Text provided >>

★ ★ ★ ★ ★ ★ ★

Either way I'm likely going to pull support for the fancier sound cards from the "tape" version -- just stick to junior/tandy/speaker... especially with my 120hz arpeggio two voice speaker sound being a lot nicer than the priority based single voice I was using. Can axe the high score saving code for that build too since where would you put it? Still working on the Junior only build too using the linear 160x100 mode instead of the tweaked text mode, that can have a much smaller executable when I'm done and will have even more overhead -- that version is the one I'm tinkering with the idea of making a cartridge out of. (assuming I ever get that far)

Though I'm also working on a proper 1.5 bit speaker driver for systems that are fast enough to handle it... doesn't need to be too fancy as really for Paku Paku and most of the games I'm working on for said target platforms I really don't need more than two voices anyways.

Crazy idea, has anyone ever tried using the cassette port on the 5150 or Jr. as a second voice, the way TRS-80 users used theirs for audio? Might be fun... though I don't think at that speed i'd have the time to service the timer that fast if it's a strictly on/off affair.

★ ★ ★ ★ ★ ★ ★

Work item A >>
Say whether each statement agrees with the post on PC sound support: (i) the "tape" version will keep support for the fancier sound cards; (ii) the Junior only build uses the linear 160x100 mode instead of the tweaked text mode; (iii) Paku Paku needs more than two voices. Answer yes or no for each, and quote the deciding words of the post.

★ ★ ★ ★ ★ ★ ★

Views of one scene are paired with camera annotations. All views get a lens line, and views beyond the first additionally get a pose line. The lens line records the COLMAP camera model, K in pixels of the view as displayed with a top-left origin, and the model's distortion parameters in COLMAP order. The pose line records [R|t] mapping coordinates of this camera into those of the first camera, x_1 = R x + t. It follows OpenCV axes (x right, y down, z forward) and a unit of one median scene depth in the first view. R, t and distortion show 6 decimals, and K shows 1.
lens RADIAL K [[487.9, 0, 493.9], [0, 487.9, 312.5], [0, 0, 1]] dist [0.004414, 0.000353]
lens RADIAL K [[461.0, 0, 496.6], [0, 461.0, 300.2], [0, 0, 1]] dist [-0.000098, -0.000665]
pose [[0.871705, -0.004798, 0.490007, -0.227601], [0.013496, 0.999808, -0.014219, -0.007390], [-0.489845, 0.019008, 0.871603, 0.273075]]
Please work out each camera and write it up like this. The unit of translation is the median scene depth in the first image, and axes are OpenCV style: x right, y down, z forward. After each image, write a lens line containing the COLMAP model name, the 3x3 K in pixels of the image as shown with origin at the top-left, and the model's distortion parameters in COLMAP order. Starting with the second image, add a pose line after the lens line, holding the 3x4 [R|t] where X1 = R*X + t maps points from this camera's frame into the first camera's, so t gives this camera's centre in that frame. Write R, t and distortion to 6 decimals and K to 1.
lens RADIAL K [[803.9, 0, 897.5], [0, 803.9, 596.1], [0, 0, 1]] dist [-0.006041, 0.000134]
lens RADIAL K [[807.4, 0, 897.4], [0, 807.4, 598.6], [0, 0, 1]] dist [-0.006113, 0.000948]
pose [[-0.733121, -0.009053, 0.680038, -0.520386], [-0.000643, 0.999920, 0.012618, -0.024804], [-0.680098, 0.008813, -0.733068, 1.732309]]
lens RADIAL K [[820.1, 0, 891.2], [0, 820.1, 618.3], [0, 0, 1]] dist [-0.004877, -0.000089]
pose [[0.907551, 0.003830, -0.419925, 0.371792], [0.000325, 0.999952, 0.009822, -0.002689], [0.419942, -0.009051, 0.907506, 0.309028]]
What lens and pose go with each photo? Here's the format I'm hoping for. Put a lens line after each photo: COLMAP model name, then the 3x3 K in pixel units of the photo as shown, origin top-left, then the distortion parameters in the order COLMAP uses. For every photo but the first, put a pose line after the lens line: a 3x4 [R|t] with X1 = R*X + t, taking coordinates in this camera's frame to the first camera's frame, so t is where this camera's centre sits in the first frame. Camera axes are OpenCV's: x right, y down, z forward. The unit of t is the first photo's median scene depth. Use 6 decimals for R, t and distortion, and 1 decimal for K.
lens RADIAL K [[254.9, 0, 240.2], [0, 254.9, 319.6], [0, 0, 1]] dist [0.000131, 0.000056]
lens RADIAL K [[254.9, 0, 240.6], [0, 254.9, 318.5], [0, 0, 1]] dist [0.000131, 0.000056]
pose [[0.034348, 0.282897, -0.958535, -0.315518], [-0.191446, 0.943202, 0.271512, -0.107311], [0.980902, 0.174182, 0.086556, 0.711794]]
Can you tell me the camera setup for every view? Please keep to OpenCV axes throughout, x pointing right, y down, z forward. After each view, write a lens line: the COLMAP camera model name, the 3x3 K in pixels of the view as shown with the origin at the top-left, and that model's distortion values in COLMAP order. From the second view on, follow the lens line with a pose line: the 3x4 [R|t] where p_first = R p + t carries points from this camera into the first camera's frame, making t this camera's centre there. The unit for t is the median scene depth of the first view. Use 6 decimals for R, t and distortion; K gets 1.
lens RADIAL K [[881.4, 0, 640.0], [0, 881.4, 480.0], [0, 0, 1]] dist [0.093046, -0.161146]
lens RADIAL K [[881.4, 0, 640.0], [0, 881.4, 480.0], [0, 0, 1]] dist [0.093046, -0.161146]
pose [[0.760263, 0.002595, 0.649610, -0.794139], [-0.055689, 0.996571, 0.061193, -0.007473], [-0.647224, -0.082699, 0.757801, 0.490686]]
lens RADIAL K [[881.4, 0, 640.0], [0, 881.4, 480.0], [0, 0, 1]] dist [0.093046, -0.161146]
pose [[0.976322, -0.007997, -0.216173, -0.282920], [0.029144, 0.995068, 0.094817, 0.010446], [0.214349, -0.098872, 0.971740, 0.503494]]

★ ★ ★ ★ ★ ★ ★

Work item B >>
Start at the first line of the records and stop after the line that has "dist [-0.000098, -0.000665]". Write those lines out again, swapping "lens line" for "camera line" and leaving everything else unchanged.

Reply A >>
(i) No: "I'm likely going to pull support for the fancier sound cards from the "tape" version"
(ii) Yes: "Still working on the Junior only build too using the linear 160x100 mode instead of the tweaked text mode"
(iii) No: "I really don't need more than two voices anyways."

Reply B >>
Views of one scene are paired with camera annotations. All views get a camera line, and views beyond the first additionally get a pose line. The camera line records the COLMAP camera model, K in pixels of the view as displayed with a top-left origin, and the model's distortion parameters in COLMAP order. The pose line records [R|t] mapping coordinates of this camera into those of the first camera, x_1 = R x + t. It follows OpenCV axes (x right, y down, z forward) and a unit of one median scene depth in the first view. R, t and distortion show 6 decimals, and K shows 1.
lens RADIAL K [[487.9, 0, 493.9], [0, 487.9, 312.5], [0, 0, 1]] dist [0.004414, 0.000353]
lens RADIAL K [[461.0, 0, 496.6], [0, 461.0, 300.2], [0, 0, 1]] dist [-0.000098, -0.000665]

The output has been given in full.